1. The method of obtaining the viscoelastic plasticized polyurethane foams with open cells on the basis of renewable resources through collaboration
a) polyisocyanates with
b) a mixture of polyols consisting of
bi) compounds with at least two hydrogen atoms active towards isocyanate groups, and a hydroxyl number constituting from 20 to 100 mg KOH/g, '
and
bii) compounds with at least two hydrogen atoms active towards isocyanate groups and hydroxyl number, comprising from 100 to 800 mg KOH/g, '
and
biii) compounds with at least one and a maximum of two hydrogen atoms active towards isocyanate groups and hydroxyl number, comprising from 100 to 800 mg KOH/g, '
c) and foaming agents,
characterized in that each of the components bi) and bii) contains at least one compound containing renewable raw materials or products of its interaction.

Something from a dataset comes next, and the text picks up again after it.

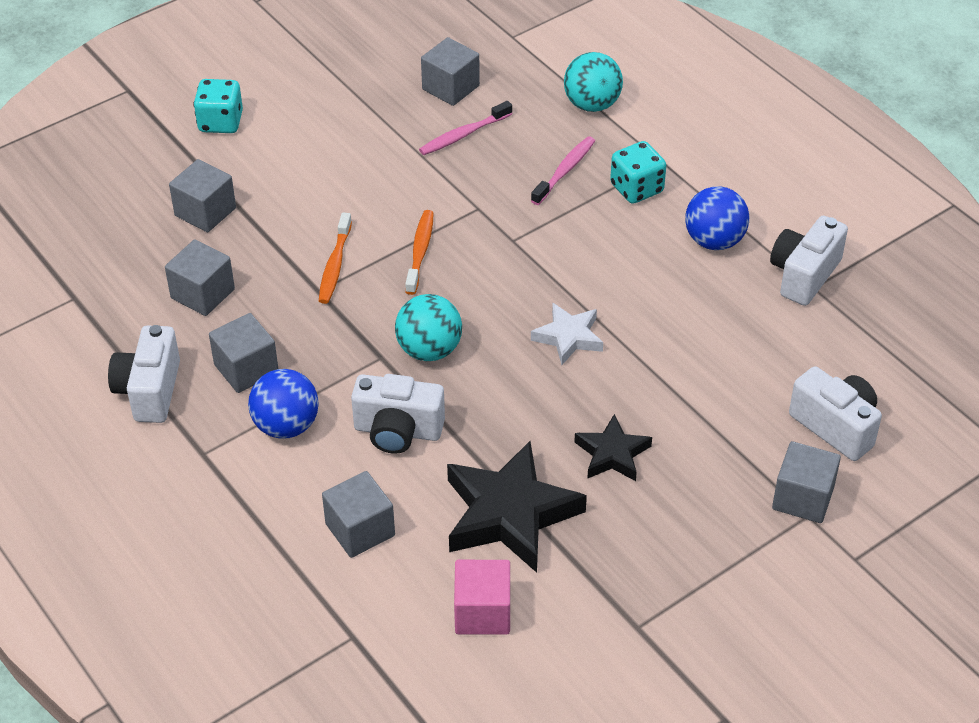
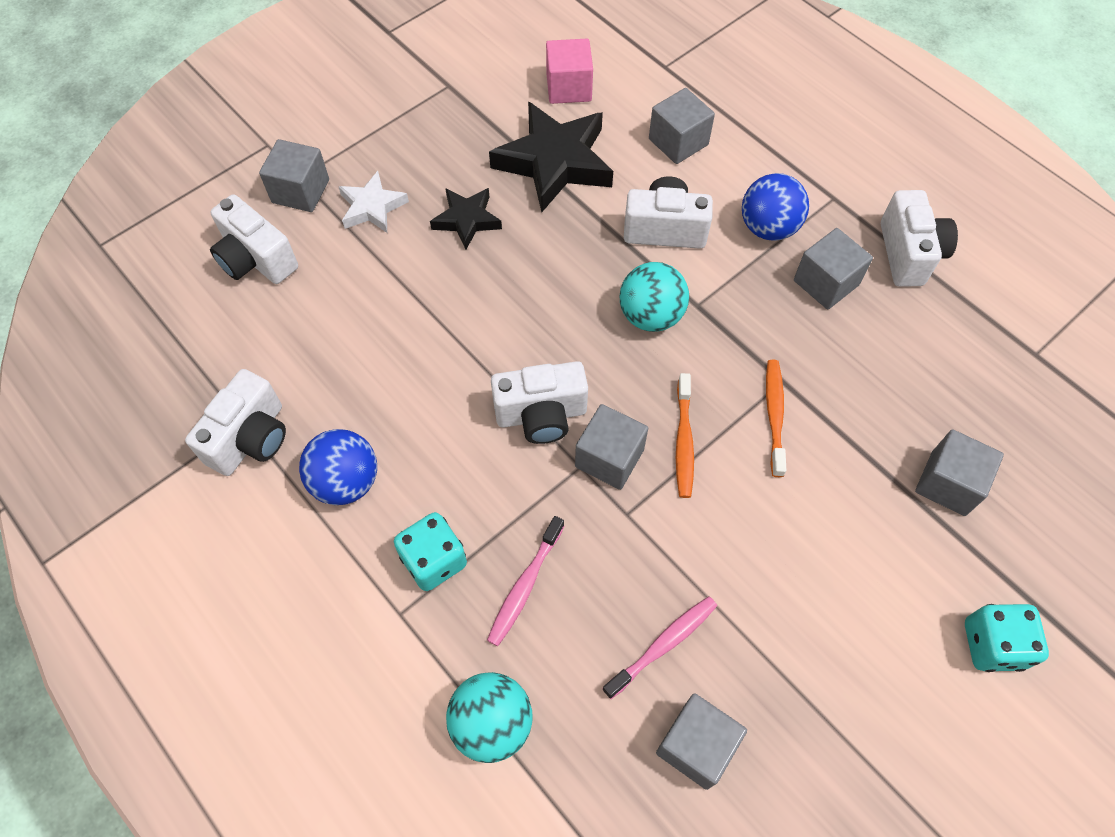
camera: 175 degrees right, 15 degrees up
(203, 294) = (904, 367): grey cube -> grey cube (609, 458)
(543, 277) = (541, 415): none -> white camera
(568, 337) = (511, 340): white star -> white star (372, 207)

2. The method according to claim 1, characterized in that component b) is 5 to 45 wt.%, from bi)30-90 wt.%, from bii) and 5-40 wt.%, from biii), in each case relative to the sum of the components bi), bii) and biii).

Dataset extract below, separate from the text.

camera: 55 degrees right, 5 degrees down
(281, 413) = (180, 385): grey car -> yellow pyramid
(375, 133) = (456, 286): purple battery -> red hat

3. The method according to claim 1, characterized in that as component bi) use the interaction products of castor oil with acceleratedly.

4. The method according to claim 1, characterized in that as component bii) use castor oil.

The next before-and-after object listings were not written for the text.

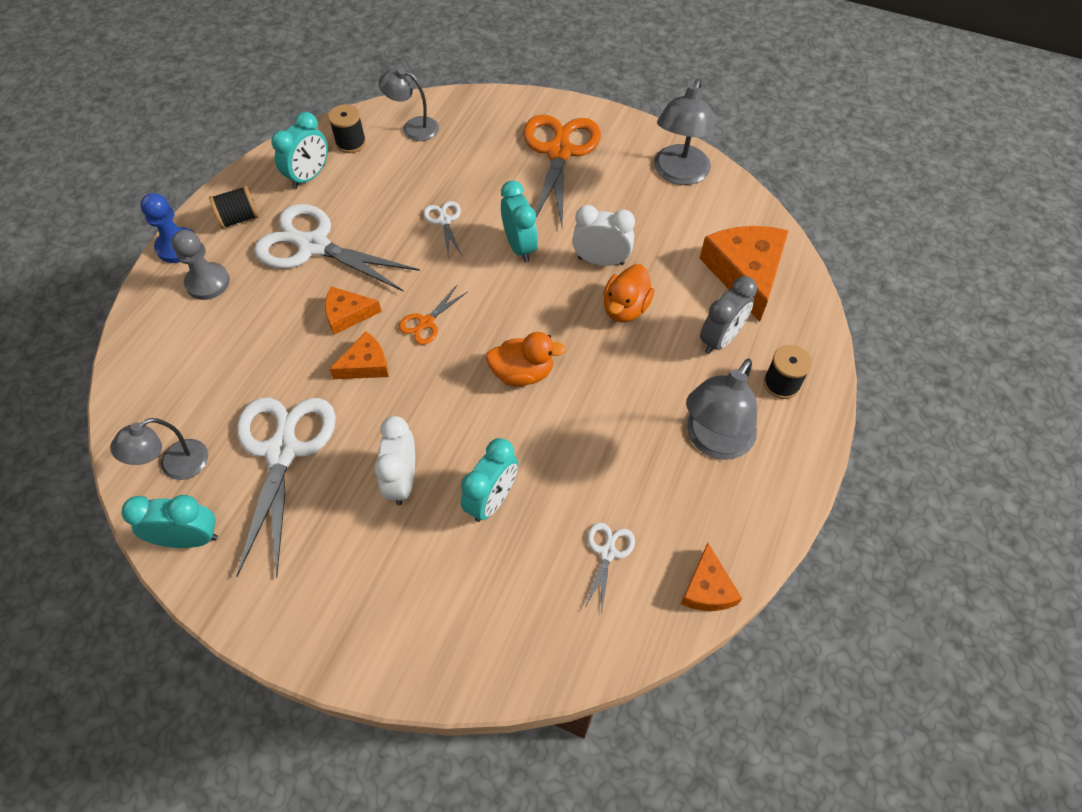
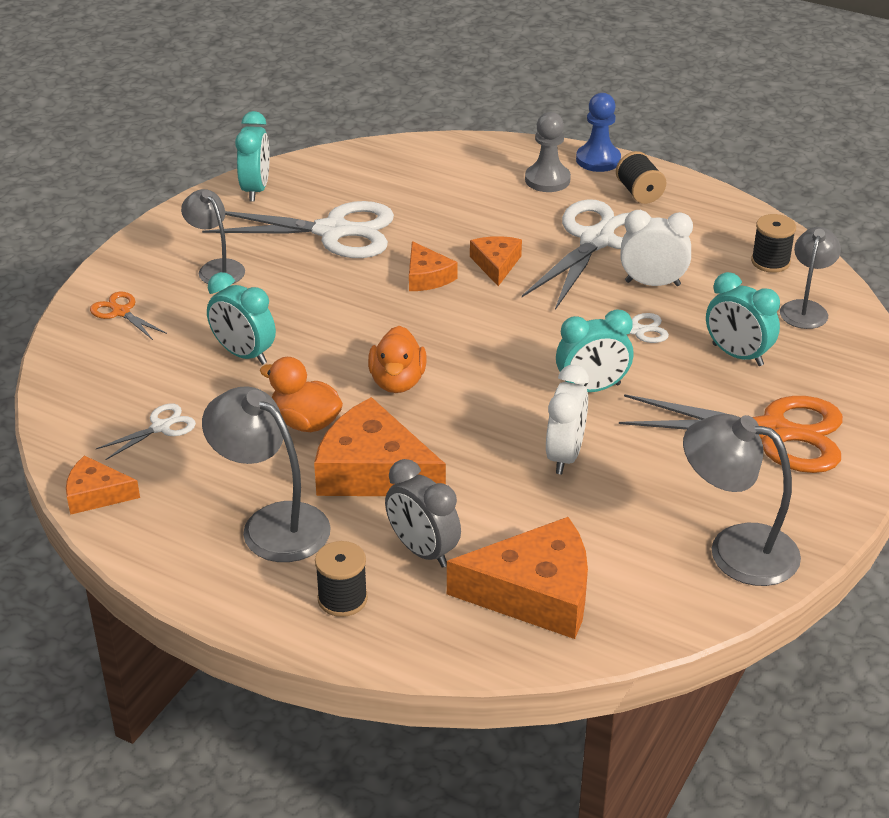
camera: 95 degrees right, 20 degrees down
(175, 466) = (331, 178): grey lamp -> grey lamp (216, 268)
(309, 176) = (708, 234): turquoise clock -> turquoise clock (737, 355)
(402, 481) = (281, 300): white clock -> white clock (652, 283)
(426, 322) = (478, 316): orange scissors -> orange scissors (121, 312)
(607, 552) = (160, 427): white scissors -> white scissors turned 60 degrees counterclockwise
(625, 308) = (483, 470): orange duck -> orange duck (305, 423)
(639, 379) = (373, 471): none -> orange cheese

5. The method according to claim 1, characterized in that component b) is 10-25 wt.%, from bi), 50-80 wt.%, from bii) and 10-30 wt.%, from biii), in each case relative to the sum of the components bi), bii) and biii).

6. The method according to claim 1, characterized in that as component bi) using the polyether polyols obtained by the addition of alkalisation to compounds from renewable raw materials using DMC catalysts, the content of cyclic esters of fatty acids of the series constituting a maximum of 10 parts per million

7. The method according to claim 1, characterized in that the connection quality biii) use monooly and/or diols having a number of hydroxyl groups of from 100 to 800 mg KOH/g

8. The method according to claim 1, characterized in that as MDI preferably use a mixture of 80 wt.% 2,4-toluylene diisocyanate and 20 wt.% 2,6-toluylene diisocyanate.

9. The method according to claim 1, characterized in that as a blowing agent, preferably water use.

10. The method according to claim 1, characterized in that the permeability of viscoelastic plasticized polyurethane block foams is at least 10 DM³/min

11. The method according to claim 1, characterized in that the residual strain compression plasticized polyurethane block the foams is a maximum of 7%.

12. The method according to claim 1, characterized in that the residual strain compression plasticized polyurethane block foams is maximum after aging in accordance with DIN EN ISO 2440, a maximum of 15%.

13. The method according to claim 1, characterized in that the proportion of renewable raw materials is at least 20 wt.%, with respect to the polyurethane foam.